Another brilliant piece as Shellenberger explores the psychopathology behind Woke authoritarianism and its media propaganda arm… adding comment on why the public no longer believes the media.
He illustrates the obsession of mainstream media journalists to take some comment of an opponent, pull it out of context, frame it as the worst of disqualifying evil, and try to fire up tribal hysteria among the Progressive base even more…
“Narcissistic Wounding Behind Media Disinformation On Liz Cheney, Trump Rally, And Vaccines: Angry legacy journalists lash out aggressively at new voices on social media, and the politicians it enables, as public trust declines”, Michael Shellenberger, Nov. 1, 2024
https://www.public.news/p/narcissistic-wounding-behind-media
Shellenberger says this about the public’s loss of trust in news media: “The number of false news media stories in recent years is very long. They include the Russia collusion hoax, Covid’s origin, the Covid lockdowns, the Covid vaccine, misinformation about police killings of black men, climate change exaggerations, the impacts of drug decriminalization, the Hunter Biden laptop, the January 6 “coup attempt,” Biden’s deteriorating health, the competency of Kamala Harris, and much else.”
To counter recent media distortions, for example, that Trump did not call for shooting Cheney in the face, Shellenberger quotes a Progressive, “Folks, Trump didn’t threaten to execute Liz Cheney,” said an anti-Trump journalist who writes for the progressive web site Vox. “He actually was calling her a chickenhawk, something liberals said about her for ages.”
Shellenberger reminds readers that he has been critical of the news media for years, “but (present) media disinformation is more extreme, contains fewer grains of truth than past disinformation, and is plainly aimed at influencing the election, not reporting the truth.”

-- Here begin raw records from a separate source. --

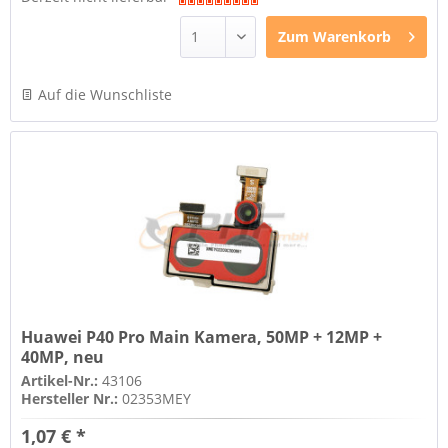
Zum
Warenkorb
Auf die Wunschliste
Huawei P40 Pro Main Kamera, 50MP + 12MP +
40MP, neu
Artikel-Nr.:
43106
Hersteller Nr.:
02353MEY
1,07 € *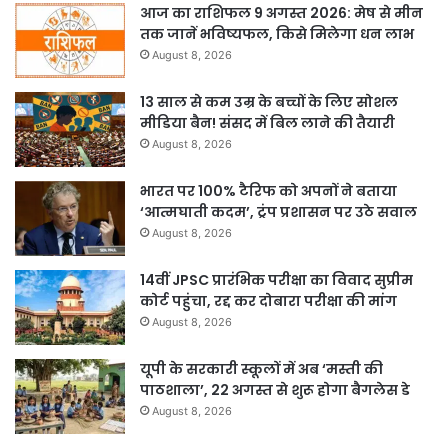
आज का राशिफल 9 अगस्त 2026: मेष से मीन
तक जानें भविष्यफल, किसे मिलेगा धन लाभ
August 8, 2026
13 साल से कम उम्र के बच्चों के लिए सोशल
मीडिया बैन! संसद में बिल लाने की तैयारी
August 8, 2026
भारत पर 100% टैरिफ को अपनों ने बताया
‘आत्मघाती कदम’, ट्रंप प्रशासन पर उठे सवाल
August 8, 2026
14वीं JPSC प्रारंभिक परीक्षा का विवाद सुप्रीम
कोर्ट पहुंचा, रद्द कर दोबारा परीक्षा की मांग
August 8, 2026
यूपी के सरकारी स्कूलों में अब ‘मस्ती की
पाठशाला’, 22 अगस्त से शुरू होगा बैगलेस डे
August 8, 2026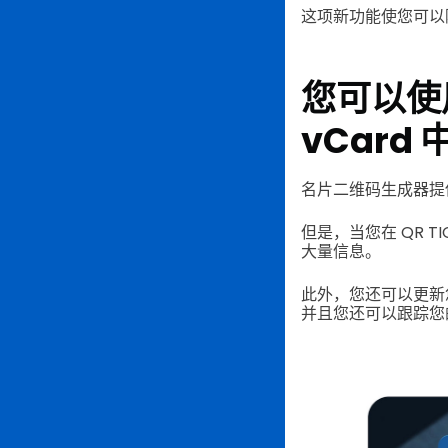
这项新功能使您可以随
您可以使
vCard 
名片二维码生成器提
但是，当您在 QR 
大量信息。
此外，您还可以更新您
并且您还可以跟踪您的 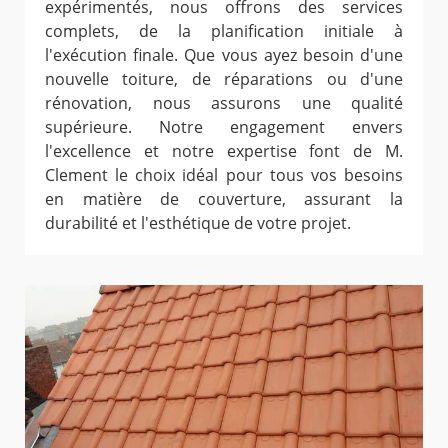
expérimentés, nous offrons des services
complets, de la planification initiale à
l'exécution finale. Que vous ayez besoin d'une
nouvelle toiture, de réparations ou d'une
rénovation, nous assurons une qualité
supérieure. Notre engagement envers
l'excellence et notre expertise font de M.
Clement le choix idéal pour tous vos besoins
en matière de couverture, assurant la
durabilité et l'esthétique de votre projet.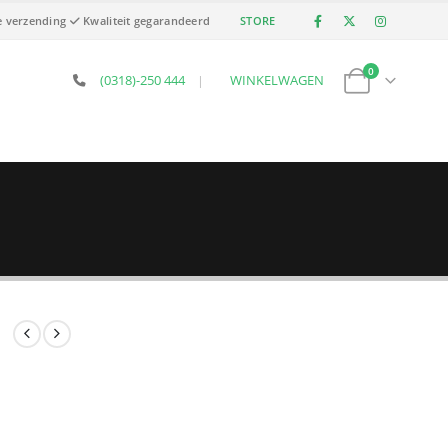
e verzending
Kwaliteit gegarandeerd
STORE
0
(0318)-250 444
|
WINKELWAGEN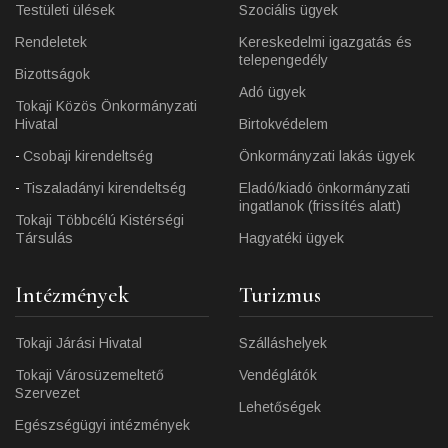
Testületi ülések
Szociális ügyek
Rendeletek
Kereskedelmi igazgatás és
telepengedély
Bizottságok
Adó ügyek
Tokaji Közös Önkormányzati
Hivatal
Birtokvédelem
Csobaji kirendeltség
Önkormányzati lakás ügyek
Tiszaladányi kirendeltség
Eladó/kiadó önkormányzati
ingatlanok (frissítés alatt)
Tokaji Többcélú Kistérségi
Társulás
Hagyatéki ügyek
Intézmények
Turizmus
Tokaji Járási Hivatal
Szálláshelyek
Tokaji Városüzemeltető
Vendéglátók
Szervezet
Lehetőségek
Egészségügyi intézmények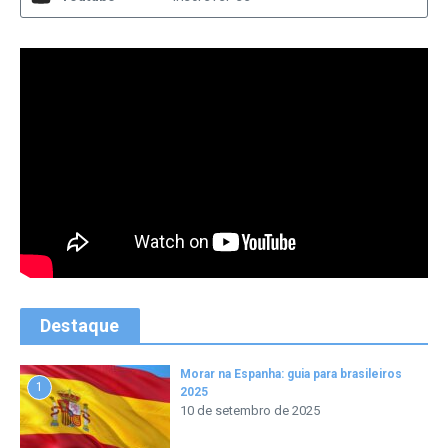
Destaque
Morar na Espanha: guia para brasileiros
1
2025
10 de setembro de 2025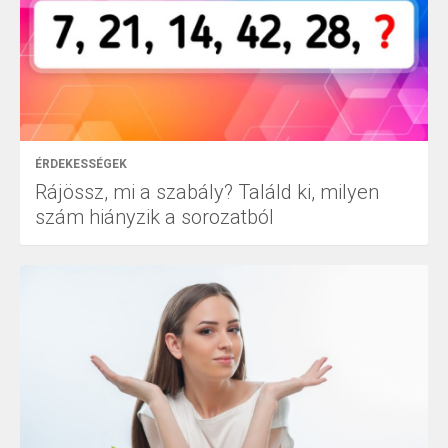
ÉRDEKESSÉGEK
Rájössz, mi a szabály? Találd ki, milyen
szám hiányzik a sorozatból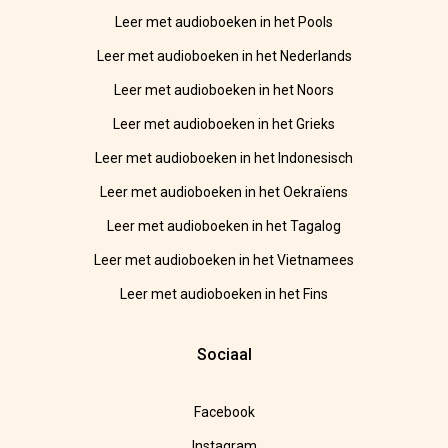
Leer met audioboeken in het Pools
Leer met audioboeken in het Nederlands
Leer met audioboeken in het Noors
Leer met audioboeken in het Grieks
Leer met audioboeken in het Indonesisch
Leer met audioboeken in het Oekraïens
Leer met audioboeken in het Tagalog
Leer met audioboeken in het Vietnamees
Leer met audioboeken in het Fins
Sociaal
Facebook
Instagram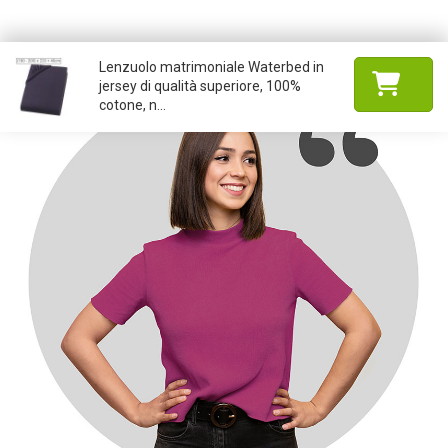
Lenzuolo matrimoniale Waterbed in
jersey di qualità superiore, 100%
cotone, n...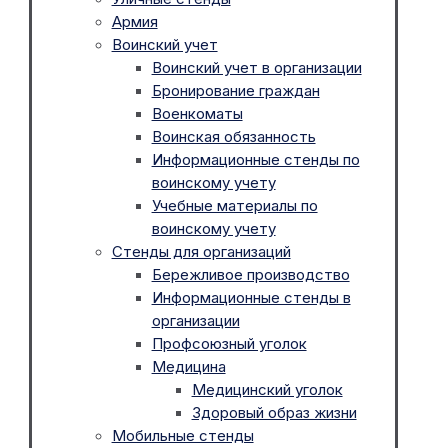
Армия
Воинский учет
Воинский учет в организации
Бронирование граждан
Военкоматы
Воинская обязанность
Информационные стенды по
воинскому учету
Учебные материалы по
воинскому учету
Стенды для организаций
Бережливое производство
Информационные стенды в
организации
Профсоюзный уголок
Медицина
Медицинский уголок
Здоровый образ жизни
Мобильные стенды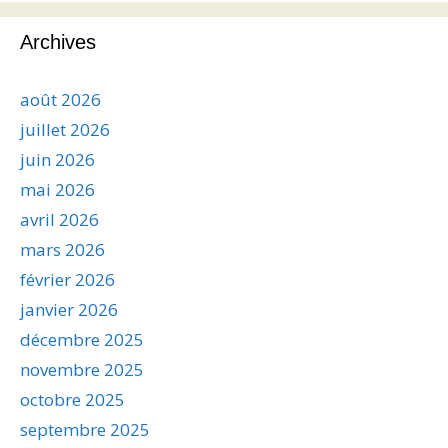
Archives
août 2026
juillet 2026
juin 2026
mai 2026
avril 2026
mars 2026
février 2026
janvier 2026
décembre 2025
novembre 2025
octobre 2025
septembre 2025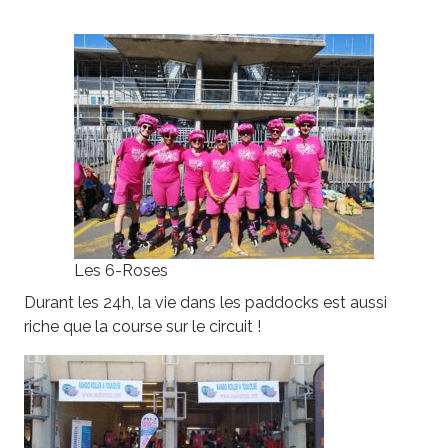
Les 6-Roses
Durant les 24h, la vie dans les paddocks est aussi
riche que la course sur le circuit !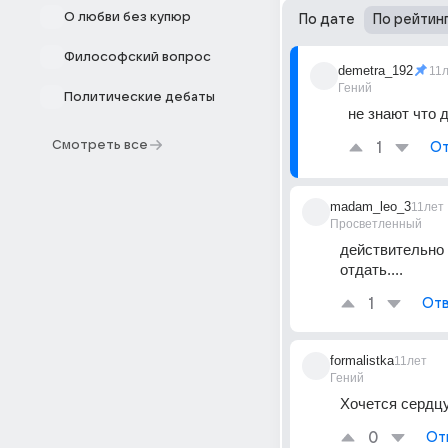
О любви без купюр
По дате
По рейтин
Философский вопрос
demetra_192
11
Гений
Политические дебаты
не знают что де
Смотреть все
1
От
madam_leo_3
11лет
Просветленный
действительно 
отдать....
1
Отв
formalistka
11лет
Гений
Хочется сердц
0
От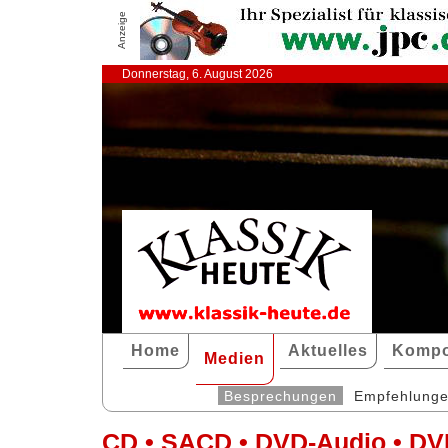
Anzeige
Donnerstag, 6. August 2026
Home
Aktuelles
Kompo
Medien
Besprechungen
Empfehlung
CD • SACD • DVD-Audio • DV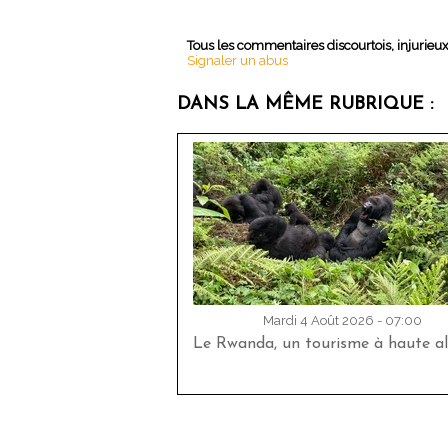
Tous les commentaires discourtois, injurieu
Signaler un abus
DANS LA MÊME RUBRIQUE :
Mardi 4 Août 2026 - 07:00
Le Rwanda, un tourisme à haute al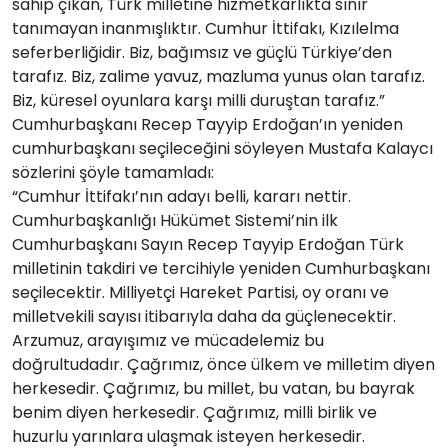
sahip çıkan, Türk milletine hizmetkarlıkta sınır
tanımayan inanmışlıktır. Cumhur İttifakı, Kızılelma
seferberliğidir. Biz, bağımsız ve güçlü Türkiye’den
tarafız. Biz, zalime yavuz, mazluma yunus olan tarafız.
Biz, küresel oyunlara karşı milli duruştan tarafız.”
Cumhurbaşkanı Recep Tayyip Erdoğan’ın yeniden
cumhurbaşkanı seçileceğini söyleyen Mustafa Kalaycı
sözlerini şöyle tamamladı:
“Cumhur İttifakı’nın adayı belli, kararı nettir.
Cumhurbaşkanlığı Hükümet Sistemi’nin ilk
Cumhurbaşkanı Sayın Recep Tayyip Erdoğan Türk
milletinin takdiri ve tercihiyle yeniden Cumhurbaşkanı
seçilecektir. Milliyetçi Hareket Partisi, oy oranı ve
milletvekili sayısı itibarıyla daha da güçlenecektir.
Arzumuz, arayışımız ve mücadelemiz bu
doğrultudadır. Çağrımız, önce ülkem ve milletim diyen
herkesedir. Çağrımız, bu millet, bu vatan, bu bayrak
benim diyen herkesedir. Çağrımız, milli birlik ve
huzurlu yarınlara ulaşmak isteyen herkesedir.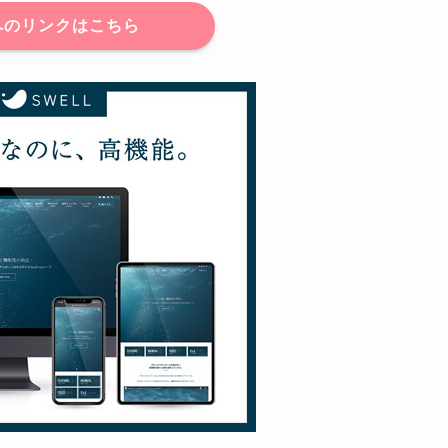
へのリンクはこちら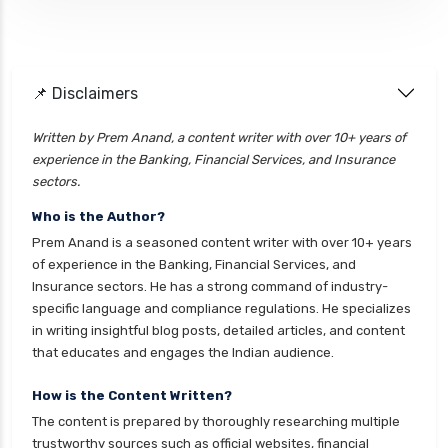
📌 Disclaimers
Written by Prem Anand, a content writer with over 10+ years of
experience in the Banking, Financial Services, and Insurance
sectors.
Who is the Author?
Prem Anand is a seasoned content writer with over 10+ years
of experience in the Banking, Financial Services, and
Insurance sectors. He has a strong command of industry-
specific language and compliance regulations. He specializes
in writing insightful blog posts, detailed articles, and content
that educates and engages the Indian audience.
How is the Content Written?
The content is prepared by thoroughly researching multiple
trustworthy sources such as official websites, financial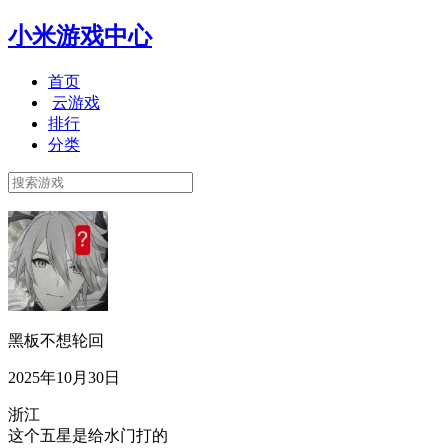
小米游戏中心
首页
云游戏
排行
分类
黑板不想轮回
2025年10月30日
浙江
这个五星是给水门打的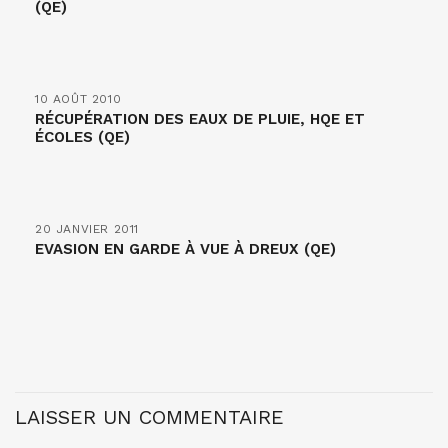
(QE)
10 AOÛT 2010
RÉCUPÉRATION DES EAUX DE PLUIE, HQE ET
ÉCOLES (QE)
20 JANVIER 2011
EVASION EN GARDE À VUE À DREUX (QE)
LAISSER UN COMMENTAIRE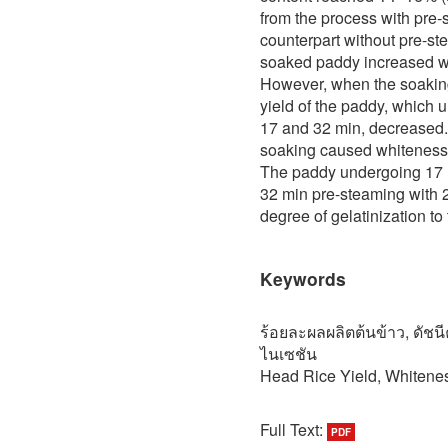
from the process with pre-
counterpart without pre-ste
soaked paddy increased wi
However, when the soaking
yield of the paddy, which 
17 and 32 min, decreased. 
soaking caused whiteness 
The paddy undergoing 17 
32 min pre-steaming with 2
degree of gelatinization to
Keywords
ร้อยละผลผลิตต้นข้าว, ดัชน
ไนเซชัน
Head Rice Yield, Whiteness
Full Text:
PDF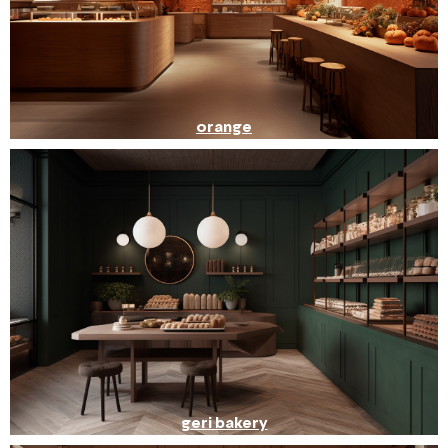
orange
geri bakery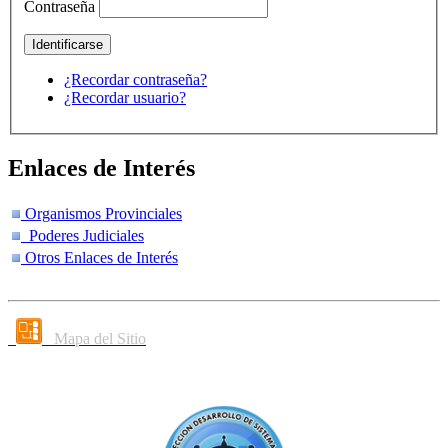
Contraseña
¿Recordar contraseña?
¿Recordar usuario?
Enlaces de Interés
Organismos Provinciales
Poderes Judiciales
Otros Enlaces de Interés
Mapa del Sitio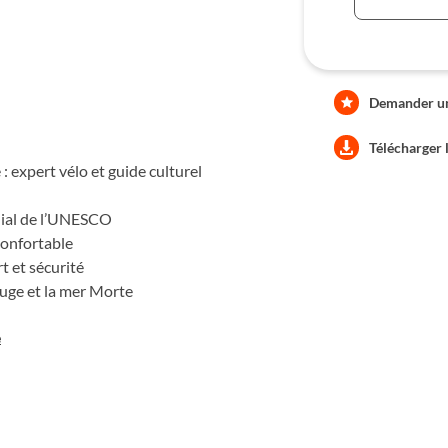
Demander une
Télécharger 
 expert vélo et guide culturel
dial de l’UNESCO
confortable
t et sécurité
uge et la mer Morte
e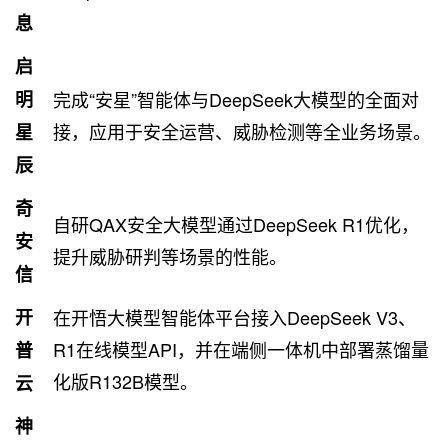
息
启
明
完成“安星”智能体与DeepSeek大模型的全面对
接，应用于安全运营、威胁检测等全业务场景。
星
辰
奇
自研QAX安全大模型通过DeepSeek R1优化，
安
提升威胁研判等场景的性能。
信
开
在开悟大模型智能体平台接入DeepSeek V3、
R1在线模型API，并在端侧一体机中部署蒸馏量
普
化版R132B模型。
云
神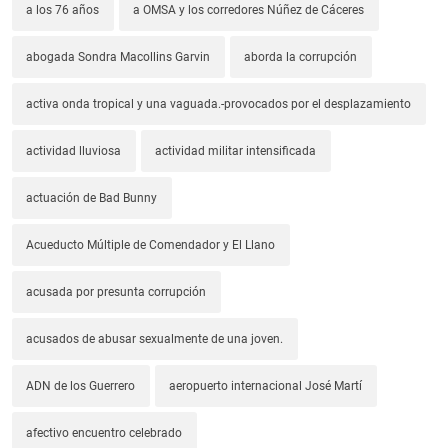
a los 76 años
a OMSA y los corredores Núñez de Cáceres
abogada Sondra Macollins Garvin
aborda la corrupción
activa onda tropical y una vaguada.-provocados por el desplazamiento
actividad lluviosa
actividad militar intensificada
actuación de Bad Bunny
Acueducto Múltiple de Comendador y El Llano
acusada por presunta corrupción
acusados de abusar sexualmente de una joven.
ADN de los Guerrero
aeropuerto internacional José Martí
afectivo encuentro celebrado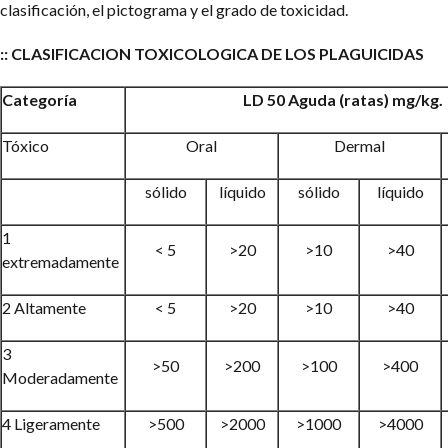
clasificación, el pictograma y el grado de toxicidad.
:: CLASIFICACION TOXICOLOGICA DE LOS PLAGUICIDAS
Categoría
LD 50 Aguda (ratas) mg/kg.
Tóxico
Oral
Dermal
sólido
líquido
sólido
líquido
1
< 5
>20
>10
>40
extremadamente
2 Altamente
< 5
>20
>10
>40
3
>50
>200
>100
>400
Moderadamente
4 Ligeramente
>500
>2000
>1000
>4000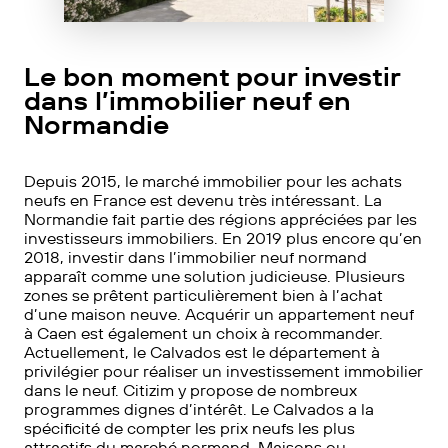
Le bon moment pour investir
dans l’immobilier neuf en
Normandie
Depuis 2015, le marché immobilier pour les achats
neufs en France est devenu très intéressant. La
Normandie fait partie des régions appréciées par les
investisseurs immobiliers. En 2019 plus encore qu’en
2018, investir dans l’immobilier neuf normand
apparaît comme une solution judicieuse. Plusieurs
zones se prêtent particulièrement bien à l’achat
d’une maison neuve. Acquérir un appartement neuf
à Caen est également un choix à recommander.
Actuellement, le Calvados est le département à
privilégier pour réaliser un investissement immobilier
dans le neuf. Citizim y propose de nombreux
programmes dignes d’intérêt. Le Calvados a la
spécificité de compter les prix neufs les plus
attractifs du marché normand. Maisons ou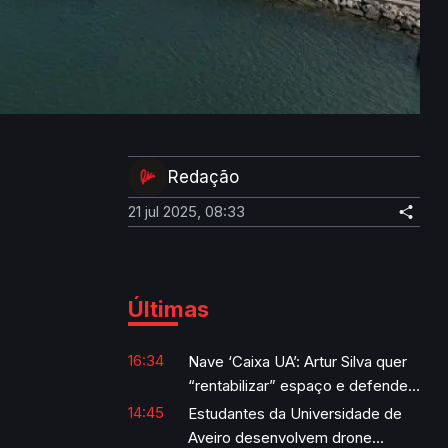
Redação
21 jul 2025, 08:33
Últimas
16:34
Nave ‘Caixa UA’: Artur Silva quer
“rentabilizar” espaço e defende
retirada das máquinas de ginásio
14:45
Estudantes da Universidade de
Aveiro desenvolvem drone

He adds, “The behavior of many if not most of the journalists who work in the mainstream news media thus appears irrational. Instead of seeking to win back the public’s trust, they are doubling down on their one-sided disinformation efforts. Why is that?”
He notes that a significant percentage of liberal media audience want biased coverage that feeds audience confirmation bias. They want partisan affirmation of their narrative, not truth.
He then moves on, as he has done regularly over the past, to analyze the psychopathology behind all this, noting the egoism of Progressive journalists who “displayed high levels of entitlement and grandiosity, two key characteristics of narcissism… narcissists, who are thin-skinned, react to criticism with aggression.”
And they want to play victim, says Shellenberger, “They engage in denial and defensiveness, like Todd did, denying the validity of media criticisms, rationalizing their behaviors, and blaming others to avoid acknowledging any personal flaws.”
He quotes the psychologist Sam Vaknin, who says, “Narcissism is about a lack of empathy… It’s about entitlement. And it’s exploitative. ‘I’m a victim, so I’m a saint. I’m morally superior to you. I have a right because I have a grievance. I’m entitled. You have an obligation towards me.’” These media narcissists react with out-of-proportion rage to any pushback.
Shellenberger concludes, noting that media owners like Jeff Bezos are pushing back against the Woke extremism of their employees and this is further lessening the power of media to promote disinformation and weakening their credibility in the public’s eyes.